Her jeans were… uhm… quite snug and were baring the flesh on the small of her back and her tummy. She was wiping the corridor in jeans – I can’t even watch TV or cut onions in jeans! Didn’t she have the tools to work, a house help starter pack? Maybe a dera, a leso? ‘Cause what’s a help without a leso?
I was watching her hoping to spot a tattoo on her lower back – a butterfly, maybe a scorpion that didn’t have all the legs, maybe a dragon that looked like a cock. But there was no tattoo. No belly ring either. No piercing of any kind.
I sometimes hear of men of stature falter and sacrifice their integrity at the altar of their lustful longings. I’ve constantly dismissed such stories as bull. This chick showed me that it really wasn’t a farfetched idea.
She didn’t have her own personal interests outside of work. And that’s important for me. Everyone needs something to look forward to outside of work. Otherwise you’re a bot. When she was done jobo’ing she’d sit on the living room rug and watch AfroSinema under a blanky.
I called Grace early the next week and asked, “Grace, this chick isn’t one of yours, is she?”
She sighed into the phone. “No, no she isn’t.”
“I could tell! But why would you send me someone you don’t know, Grace?”
“I’m so sorry, Bett. I was confused and overwhelmed with my baby. I’m sorry.” I swallowed into the phone. Grace quickly added, “You can send her back if you want? I have someone else for replacement.”
I considered it for a moment then reconsidered. “It’s fine. Let me train her then ng’ang’ana with her for the next two weeks. My baby has agreed to sit with her, so everything else she’s not doing well I can live with.”
Yeah, for all that she couldn’t do as I liked, she made it up by playing with Muna. She had a child-like playfulness about her which radiated in her face when she was running. And man, that chick loved to run up and down my digs in a vest and no bra, her boobies jingling against the thin cotton of the fabric. She squealed as she ran; she looked like an extra in one of those DJ Khaleed videos. It was so confusing for me I chuckled. How do you bring up that convo with her? Eh? “Tafadhali vaa bra ukikimbia kimbia na Muna kwa nyumba”?
I went with her one Saturday to the market to buy fruits and veges. The chaps who run that place are Kuyos and never give anything for free. You’ll slice your wrist before they give you a small discount of 100 bob, or maybe two oranges if you tell them you’re taking them for your baby. But that day they gave us free cabbage. A green leafy cabbage! I didn’t even ask for it.

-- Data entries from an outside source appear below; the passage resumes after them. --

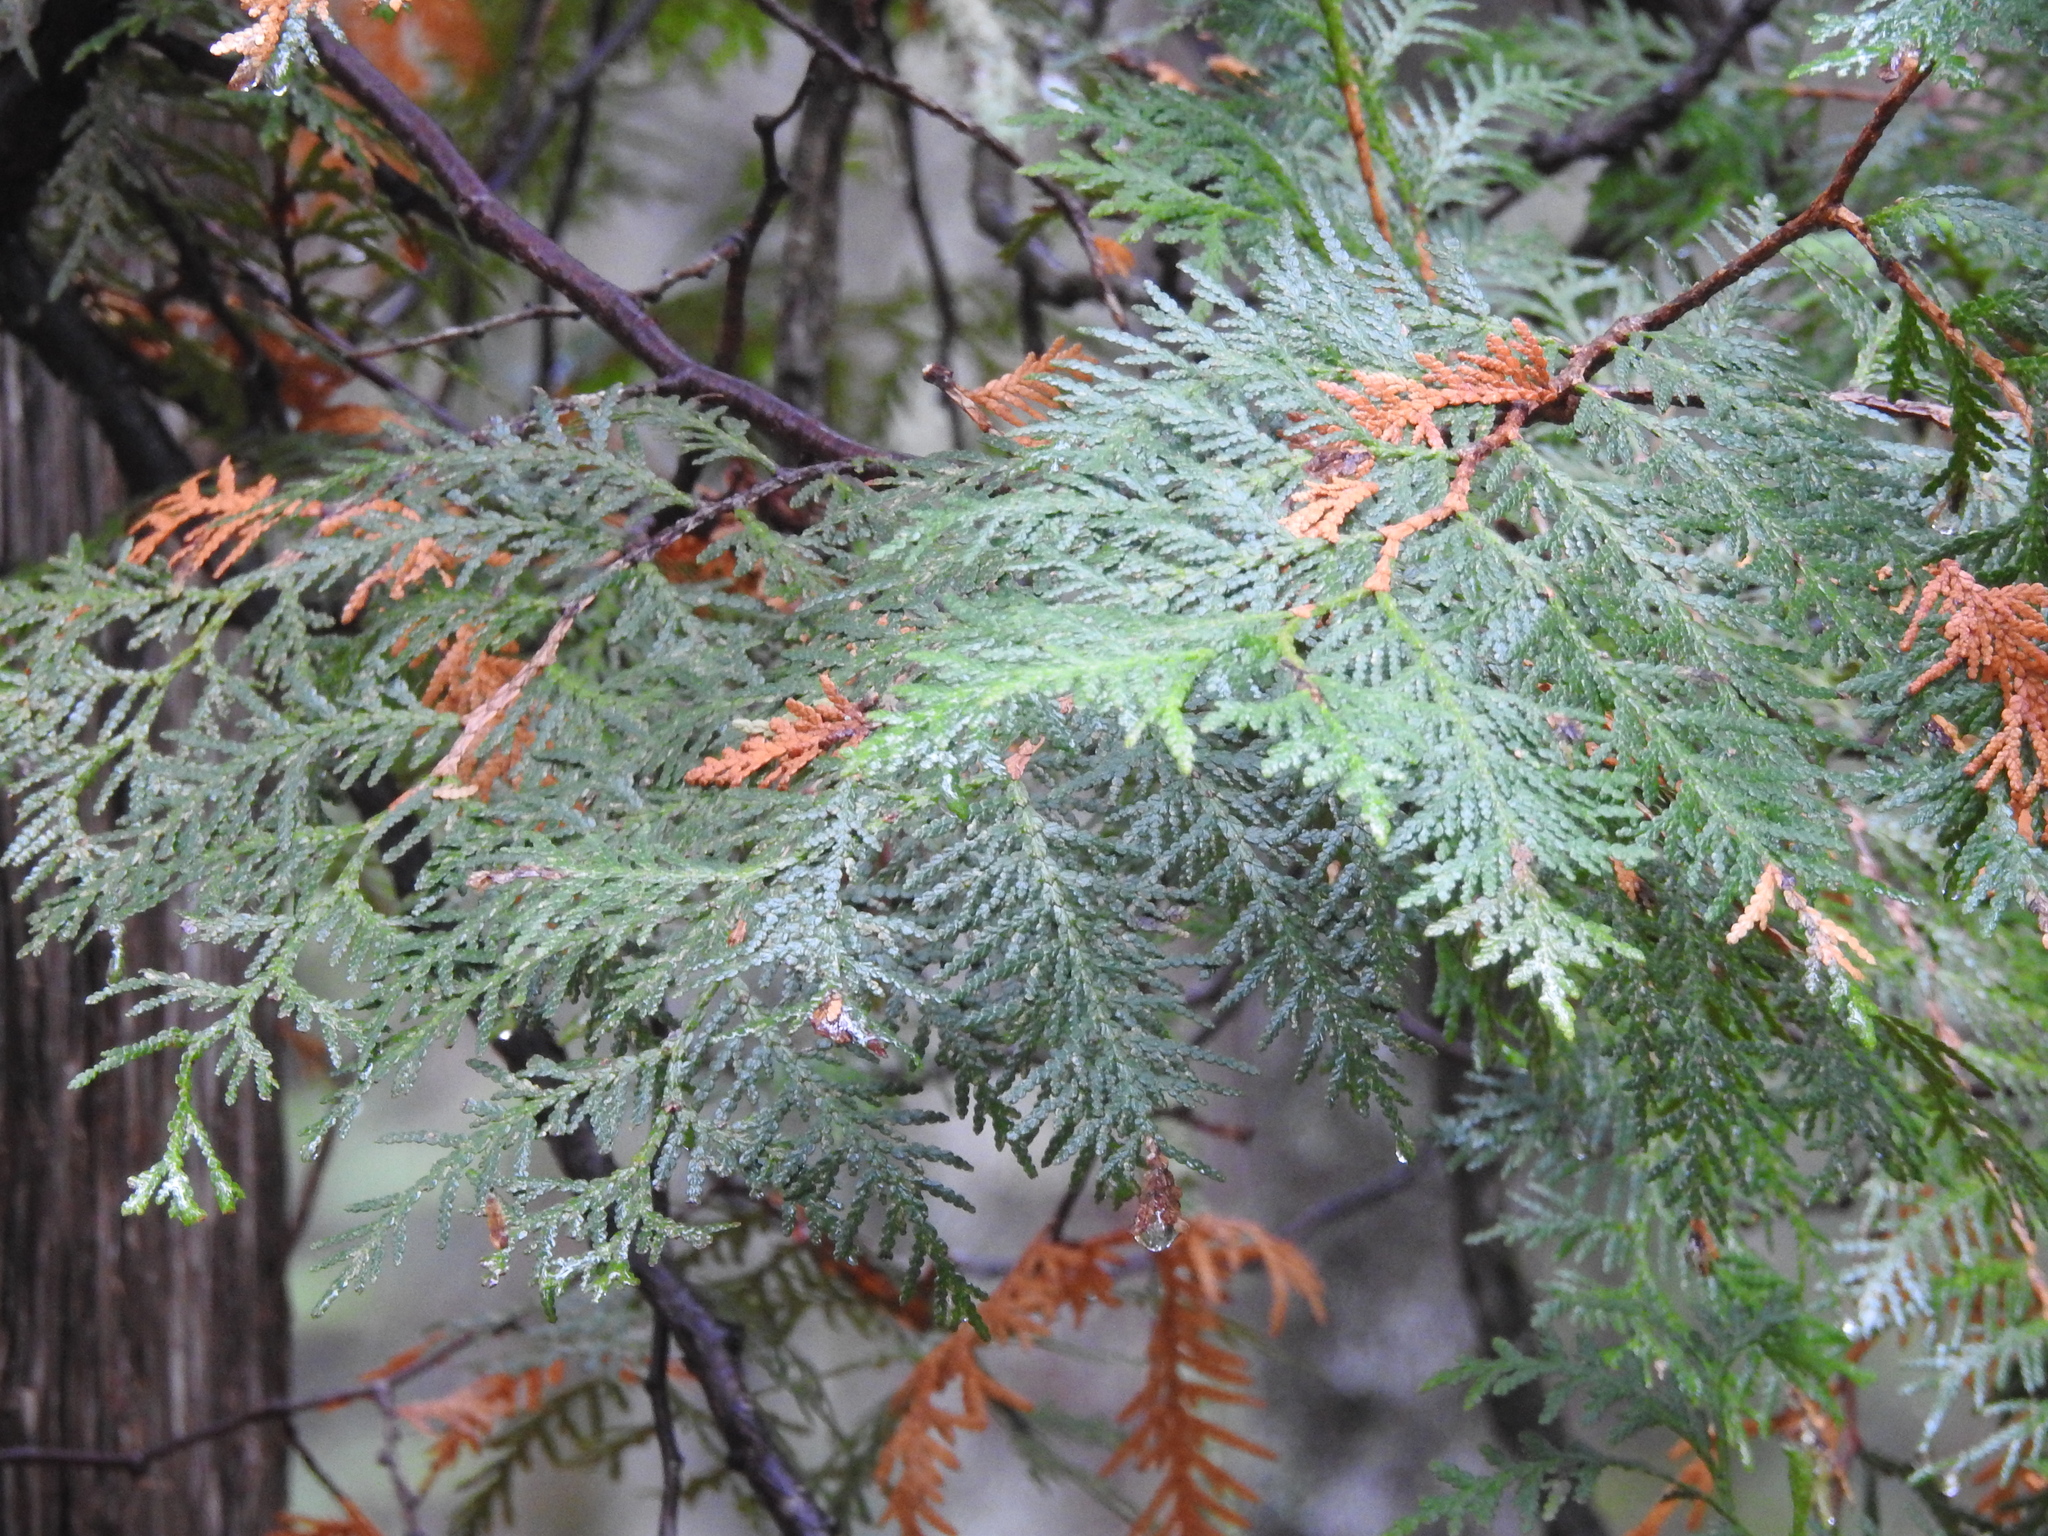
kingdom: Plantae
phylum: Tracheophyta
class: Pinopsida
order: Pinales
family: Cupressaceae
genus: Thuja
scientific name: Thuja occidentalis
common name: Northern white-cedar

One Sunday I told her to take the afternoon off. She’d been at loose ends in the digs, I needed her to recharge. (And wear a bra.) She said sawa and went to see her brother, or so she said. Chick calls me later telling me she loves me and she’s dying to keep the jobo should Nanny Viv not return from her leave. She said she loved me and she loved Muna even more. I giggled nervously. Felt like I was being hit on. I took the phone off my ear and looked at the time. It was 3.15. She’d left an hour ago. This was a drunk dial, a drunk dial at 3 in the afternoon.
On the Wednesday before the two weeks were over, she picked up a terrible flu and urgently needed to see a doc. I released her mid-morning Friday.
Muna and me stood at the door to see her off.
The hook of her bra was dangling from her rack sack.